2. Public Sector Governance (Bill 194):
The Strengthening Cyber Security and Building Trust in the Public Sector Act, 2024 (“Bill 194”) signals a paradigm shift, emphasizing robust governance over AI. “Shadow IT”—where departments sign up for online tools without vetting—is a significant compliance risk. HR is often the first to spot these tools when they impact workflow, making you the critical early warning system for the organization.
Privacy Impact Assessments (PIAs)
How does HR support service transformation while managing these risks? By asserting ownership over the Privacy Impact Assessment (PIA) process.
In 2025, PIAs are strategic HR tools. Before any new workforce management technology is procured, HR should ask the tough questions that vendors often gloss over:
- MFIPPA requires that you only collect personal information if it is “necessary” for a lawfully authorized activity. HR is best placed to determine if a specific data point is actually needed to manage employment.

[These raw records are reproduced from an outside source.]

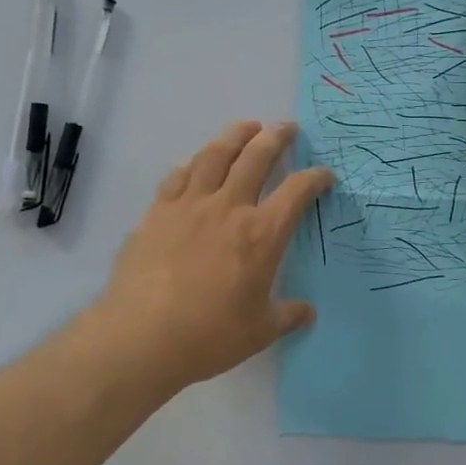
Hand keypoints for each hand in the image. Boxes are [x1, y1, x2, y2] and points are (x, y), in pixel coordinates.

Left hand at [85, 120, 332, 391]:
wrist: (140, 337)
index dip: (315, 178)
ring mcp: (189, 205)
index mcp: (261, 234)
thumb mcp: (260, 332)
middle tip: (286, 127)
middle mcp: (228, 208)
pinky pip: (178, 176)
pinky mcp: (157, 212)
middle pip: (256, 158)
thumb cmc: (209, 336)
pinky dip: (193, 164)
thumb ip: (287, 316)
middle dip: (276, 138)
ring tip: (246, 127)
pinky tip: (196, 164)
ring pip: (215, 155)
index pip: (297, 192)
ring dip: (235, 136)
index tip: (324, 175)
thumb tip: (307, 312)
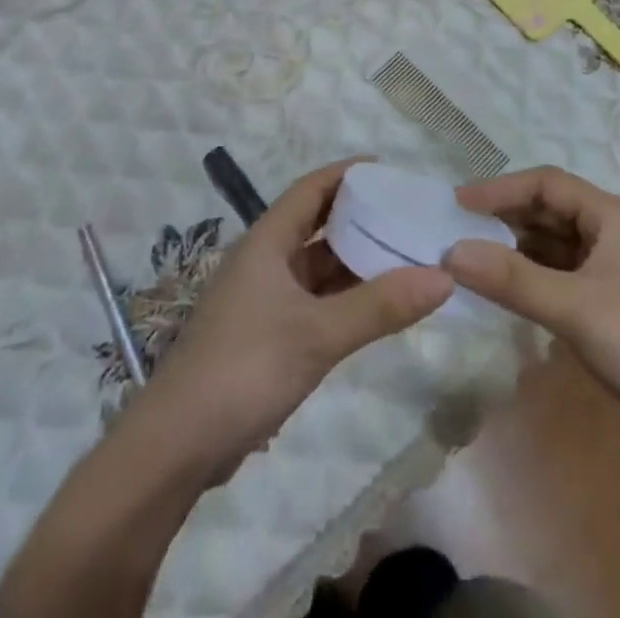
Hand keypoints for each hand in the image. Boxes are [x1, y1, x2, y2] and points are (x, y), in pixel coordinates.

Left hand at [135, 161, 452, 481]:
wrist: (175, 448)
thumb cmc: (244, 369)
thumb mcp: (317, 334)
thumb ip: (380, 306)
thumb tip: (443, 276)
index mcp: (268, 241)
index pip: (312, 188)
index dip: (349, 173)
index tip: (392, 170)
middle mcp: (265, 261)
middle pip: (319, 224)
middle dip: (362, 218)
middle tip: (410, 215)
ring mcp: (265, 300)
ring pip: (319, 267)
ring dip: (357, 261)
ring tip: (406, 256)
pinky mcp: (267, 336)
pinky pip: (316, 301)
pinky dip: (346, 298)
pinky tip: (378, 306)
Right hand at [445, 166, 619, 459]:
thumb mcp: (576, 308)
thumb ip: (513, 279)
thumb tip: (452, 251)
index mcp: (610, 215)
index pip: (546, 183)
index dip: (500, 189)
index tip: (457, 203)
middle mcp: (612, 230)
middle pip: (549, 210)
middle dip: (505, 218)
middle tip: (458, 232)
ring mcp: (614, 266)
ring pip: (555, 243)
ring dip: (517, 248)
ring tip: (474, 261)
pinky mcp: (613, 299)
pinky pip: (563, 273)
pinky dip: (534, 276)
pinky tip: (509, 291)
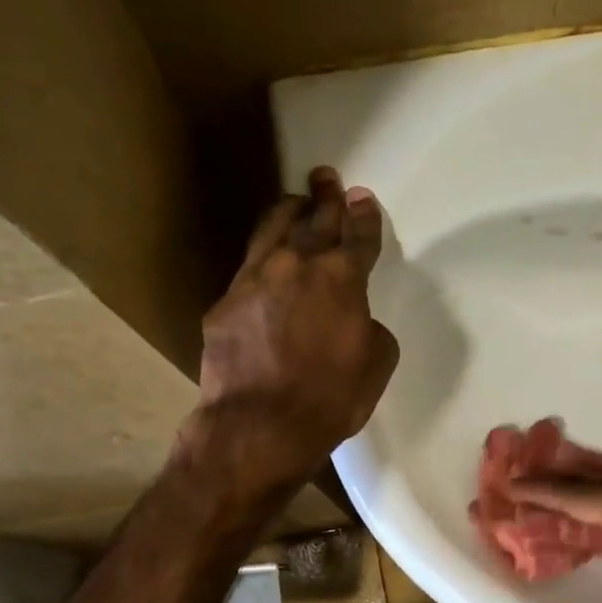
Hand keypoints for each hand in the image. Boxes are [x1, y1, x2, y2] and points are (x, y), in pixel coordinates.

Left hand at [198, 167, 398, 483]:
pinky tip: (265, 262)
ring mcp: (255, 280)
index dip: (364, 216)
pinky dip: (262, 258)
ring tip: (295, 202)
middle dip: (326, 198)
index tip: (363, 198)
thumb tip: (355, 320)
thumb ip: (370, 328)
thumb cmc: (332, 398)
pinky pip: (248, 269)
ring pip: (273, 231)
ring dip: (289, 213)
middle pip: (315, 220)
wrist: (261, 424)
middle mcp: (297, 266)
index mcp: (342, 279)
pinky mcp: (225, 303)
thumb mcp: (376, 363)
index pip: (358, 237)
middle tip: (327, 178)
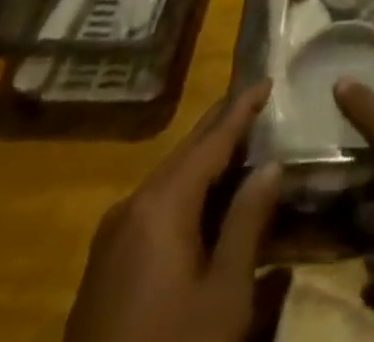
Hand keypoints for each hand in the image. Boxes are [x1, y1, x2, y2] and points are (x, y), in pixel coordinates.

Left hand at [65, 82, 280, 341]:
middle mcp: (132, 206)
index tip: (266, 79)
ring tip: (240, 151)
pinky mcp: (103, 269)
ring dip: (205, 164)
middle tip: (257, 106)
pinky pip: (152, 210)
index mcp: (161, 203)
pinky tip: (206, 207)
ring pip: (168, 181)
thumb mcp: (225, 295)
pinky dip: (185, 195)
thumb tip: (270, 166)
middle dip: (222, 129)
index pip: (211, 140)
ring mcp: (111, 237)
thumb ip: (247, 222)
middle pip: (186, 154)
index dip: (241, 109)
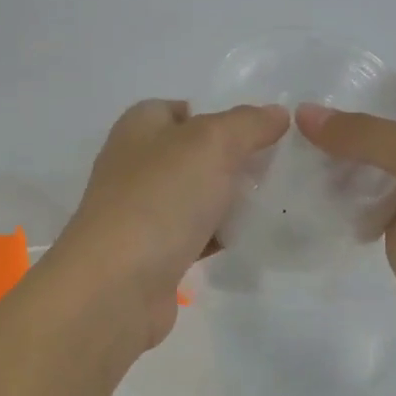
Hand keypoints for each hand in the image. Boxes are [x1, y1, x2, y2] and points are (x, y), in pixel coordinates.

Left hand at [46, 99, 291, 348]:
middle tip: (278, 168)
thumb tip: (275, 113)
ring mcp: (142, 211)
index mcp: (139, 128)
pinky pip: (195, 235)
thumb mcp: (211, 144)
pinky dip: (220, 236)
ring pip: (197, 196)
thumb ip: (247, 123)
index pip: (182, 109)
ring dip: (231, 200)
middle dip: (234, 160)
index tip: (262, 131)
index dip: (220, 114)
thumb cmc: (160, 199)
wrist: (117, 286)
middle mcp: (136, 165)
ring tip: (276, 202)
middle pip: (193, 154)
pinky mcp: (153, 253)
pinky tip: (252, 239)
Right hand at [296, 79, 395, 361]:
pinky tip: (298, 196)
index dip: (360, 87)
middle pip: (375, 129)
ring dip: (328, 164)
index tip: (307, 90)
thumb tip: (304, 113)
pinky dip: (332, 202)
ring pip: (362, 168)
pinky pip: (358, 207)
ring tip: (279, 157)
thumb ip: (363, 133)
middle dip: (334, 127)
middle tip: (280, 127)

- Is there a less intrusive way to achieve the management goal? HR understands the nuance of workplace culture better than an algorithm does.

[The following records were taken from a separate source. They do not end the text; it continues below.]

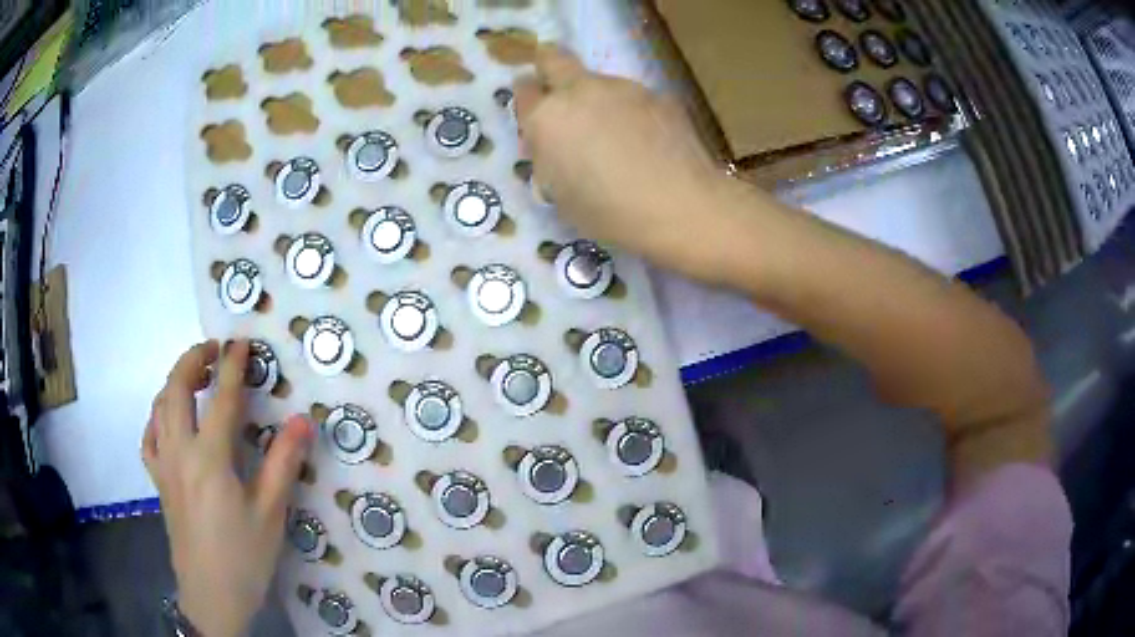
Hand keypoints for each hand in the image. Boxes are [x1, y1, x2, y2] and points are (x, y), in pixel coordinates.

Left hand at [142, 340, 313, 636]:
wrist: (211, 595)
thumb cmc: (244, 557)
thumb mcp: (271, 514)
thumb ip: (283, 464)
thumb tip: (302, 421)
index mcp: (210, 458)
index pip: (221, 398)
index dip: (233, 366)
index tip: (242, 341)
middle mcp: (180, 451)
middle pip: (177, 388)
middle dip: (194, 359)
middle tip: (215, 349)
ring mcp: (164, 465)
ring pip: (160, 406)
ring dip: (176, 381)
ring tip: (195, 376)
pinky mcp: (158, 481)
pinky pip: (150, 436)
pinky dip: (158, 416)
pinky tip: (169, 419)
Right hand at [514, 46, 742, 276]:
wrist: (679, 206)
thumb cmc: (609, 212)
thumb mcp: (559, 193)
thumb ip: (549, 157)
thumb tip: (554, 142)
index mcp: (547, 118)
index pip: (523, 92)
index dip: (527, 101)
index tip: (535, 112)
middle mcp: (579, 91)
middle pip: (553, 59)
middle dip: (548, 67)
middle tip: (556, 90)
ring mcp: (621, 87)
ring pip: (597, 80)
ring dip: (595, 97)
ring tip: (615, 134)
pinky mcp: (656, 94)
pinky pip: (631, 97)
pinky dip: (629, 111)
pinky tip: (645, 140)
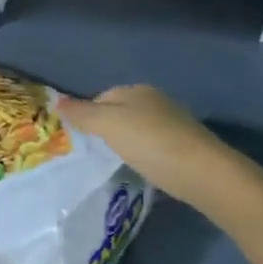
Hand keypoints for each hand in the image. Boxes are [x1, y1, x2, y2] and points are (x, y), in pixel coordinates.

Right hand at [58, 85, 255, 215]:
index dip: (88, 115)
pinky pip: (157, 144)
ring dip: (129, 141)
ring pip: (140, 128)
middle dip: (108, 127)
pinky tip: (146, 168)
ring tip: (119, 162)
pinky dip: (147, 153)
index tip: (81, 139)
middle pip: (122, 110)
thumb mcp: (109, 126)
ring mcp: (175, 122)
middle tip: (97, 152)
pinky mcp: (188, 145)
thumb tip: (56, 101)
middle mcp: (156, 100)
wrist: (205, 173)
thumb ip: (83, 114)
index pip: (102, 96)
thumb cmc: (151, 144)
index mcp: (136, 90)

- Who owns the data? Many AI vendors act as “vacuums,” using municipal data to train their own models. HR protects the municipality by ensuring our employee data serves us, not the vendor’s commercial interests.
Conclusion
As municipalities race to modernize, the pressure to adopt the latest digital tools is immense. HR’s role is not to slow this progress, but to secure it. By leveraging your knowledge of the ESA, MFIPPA, and the new AI legislation, you are safeguarding the organization against privacy concerns that accumulate when technology outpaces policy.